Recent College Grad looking for Ideas on what to do with my degree.

You just restated what I said. Who gives a fuck if you defend the liberal arts, when they're so undervalued it's 100% dependent on internship experience, more so than anything else? The OP hasn't even said he has work experience. Considering that's something even most of our parents didn't stress or understand, I doubt it. And now, despite being perfectly suited to at least a basic desk job, s/he's in trouble.

I don't know a single history, poli sci, etc. person who was not literally given a job by a friend, their mom's boyfriend, someone who liked them at their first shitty desk job related to their major, and it was in something corporate or possibly in start-ups, like writing for copy. You don't need a plan if you are in the liberal arts. You need someone to literally give you a job, hand it to you. So why bother with the liberal arts at all?
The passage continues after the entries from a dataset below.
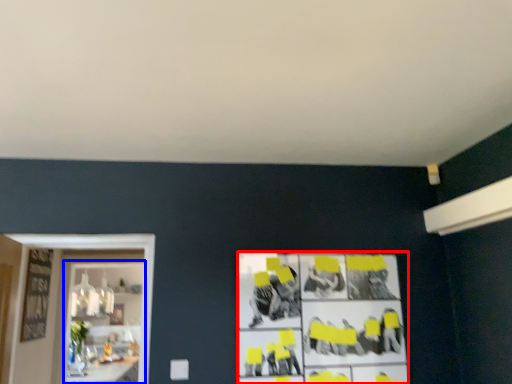
Question: Which object appears closest to the camera in this image, poster (highlighted by a red box) or shelf (highlighted by a blue box)?

Choices:
 (A) poster
 (B) shelf

Answer: (A)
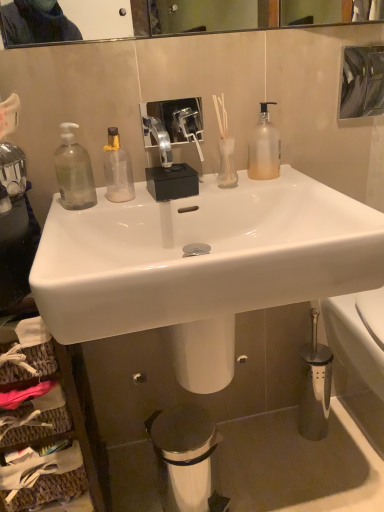
This screenshot has width=384, height=512. In order to click on vacant region under white glossy toilet at lower right (from a real-world perspective) in this screenshot , I will do `click(364, 428)`.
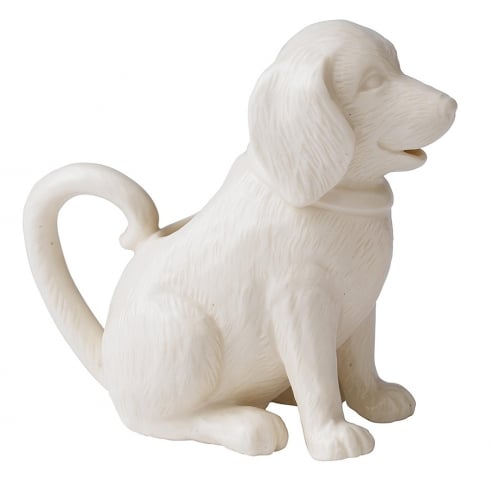
Locate an element on the screen. The height and width of the screenshot is (490, 490). handle is located at coordinates (62, 315), (143, 209).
"Otherwise you're one of thousands of kids with a history degree they got because history is cool, who are going to be really hard to employ, because no one is hiring down at the history plant." I wasn't educated to do that. Were you? If so, more power to you, a shitload of high school kids chose the major that they enjoyed, not anticipating they will be passed over for shitty receptionist jobs that don't require a bachelor's.
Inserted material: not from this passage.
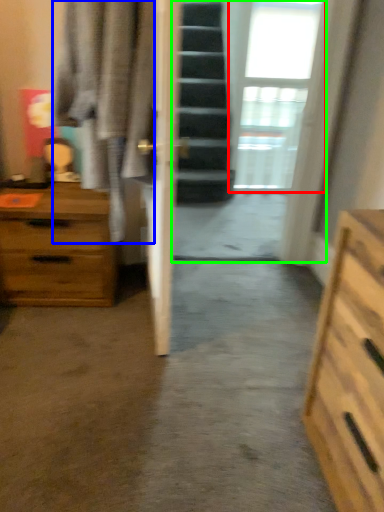
Question: Which is farther away from window (highlighted by a red box)? robe (highlighted by a blue box) or glass door (highlighted by a green box)?

Choices:
 (A) robe
 (B) glass door

Answer: (A)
You are 100% as contemptuous of them with your bullshit "because it's cool idea". An 18 year old chooses a major because they've never been taught how to get a fucking job in the real world, the "skills" that apply to high paying jobs, and how to pursue labor, then frame it. It's not that kid's fault their degree is treated like toilet paper.

I loved my degree. It was valued by no one, including not for profits who supported causes I studied. Every job opening was senior and I was depressed/had no adult guidance during college itself, so I didn't pursue the internships that would have at least gotten me job experience when it was age appropriate. I also changed careers after going to grad school/teaching, while attending, so that was destructive. I would have settled for a desk job answering phones, not a dream one.

Every art history major I know now is working for a media group or start-up. The history majors? In not for profit development working for city government (there, OP, pursue an internship in municipal government, at least that's a start). But they started in piddling jobs that were simply platforms into networking for those jobs.

You haven't even suggested an actual paying job the OP could do, so really - so really what in God's name are you going on about? What 18 year old do you know with a "plan" about how to get a job with a history degree?